On 1/19/12, I spoke at Stonehouse Elementary in Williamsburg, VA, a town home to events significant to the American Revolution. After, as I was leaving, a fourth grade boy asked my host, the school librarian, for a book on another war, World War II. (Actually, he asked for “another” WWII book.)
Because of my (still-in-progress) efforts to get my WWII nonfiction picture book manuscript Thirty Minutes Over Oregon published, this lifted my spirit and reconfirmed what I’ve been saying: WWII is a topic both appropriate for and of interest to students in upper elementary. (Mine is not the first picture book written about a WWII incident, though given the resistance from some editors, sometimes it feels like it is.)
Even better, the librarian told me it’s not just this boy; the subject is wildly popular with many of her students—and it’s not yet a topic in the classroom. In other words, just because a subject is not on the curriculum (how you doin’, Boys of Steel) doesn’t mean kids don’t and can’t learn about it in school.
4 comments:
I remember Thirty Seconds Over Tokyo being hugely popular with the boys at my grade school. I wonder if you'd find that in an elementary school library these days?
John, do you mean the film, or was there also a book? What state and what time period was this (meaning your elementary school experience, not the events of TSOT!)?
The book on which the film was based.

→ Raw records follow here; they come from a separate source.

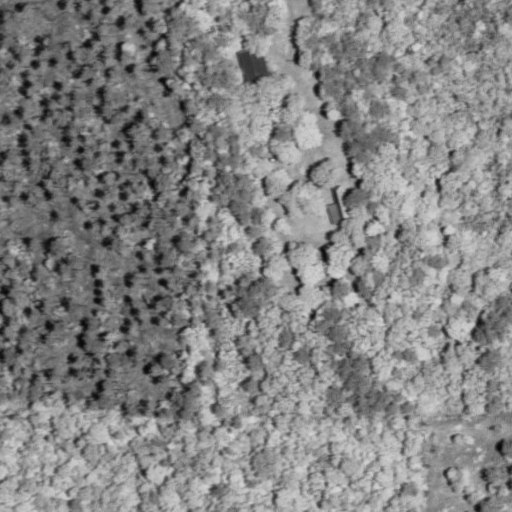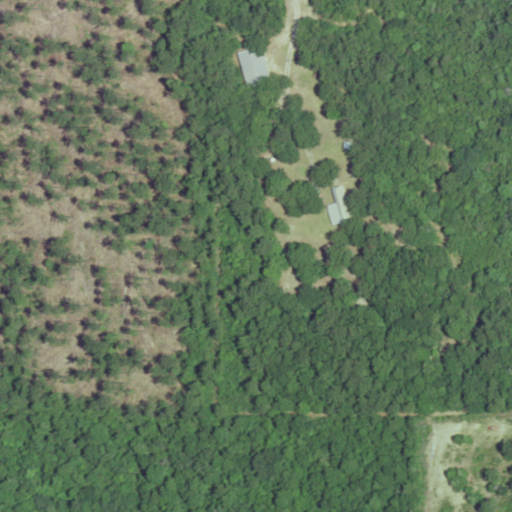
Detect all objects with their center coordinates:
building: (311, 31)
building: (256, 66)
building: (319, 76)
road: (273, 126)
building: (340, 207)
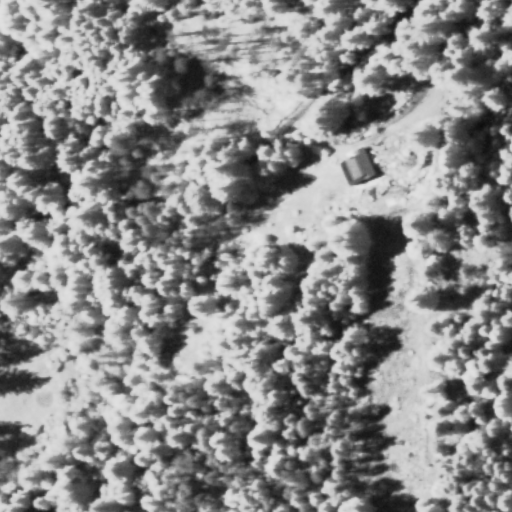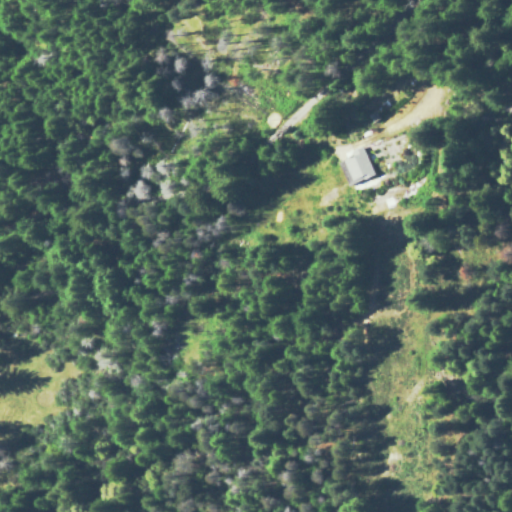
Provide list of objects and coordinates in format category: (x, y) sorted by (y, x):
road: (231, 158)
building: (352, 165)
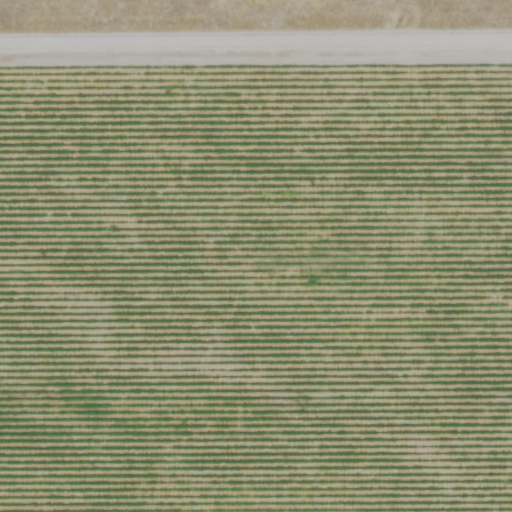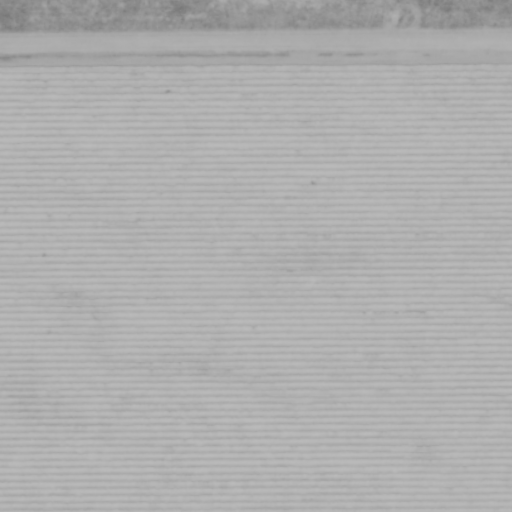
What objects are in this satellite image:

This was in Wheaton, Illinois, in the mid- to late-70s. I suppose it was Mrs. Baker's go-to book when kids said they were interested in books about World War II.
I'm certain I read several dozen books about WWII in my elementary school days. Many of them, including Thirty Seconds Over Tokyo, were from the Landmark series of history books, which were plentiful in libraries in the 80s at least.
I figure many kids have been exposed to WWII through recent video games like Call Of Duty, so I'm sure there's still some interest in the topic.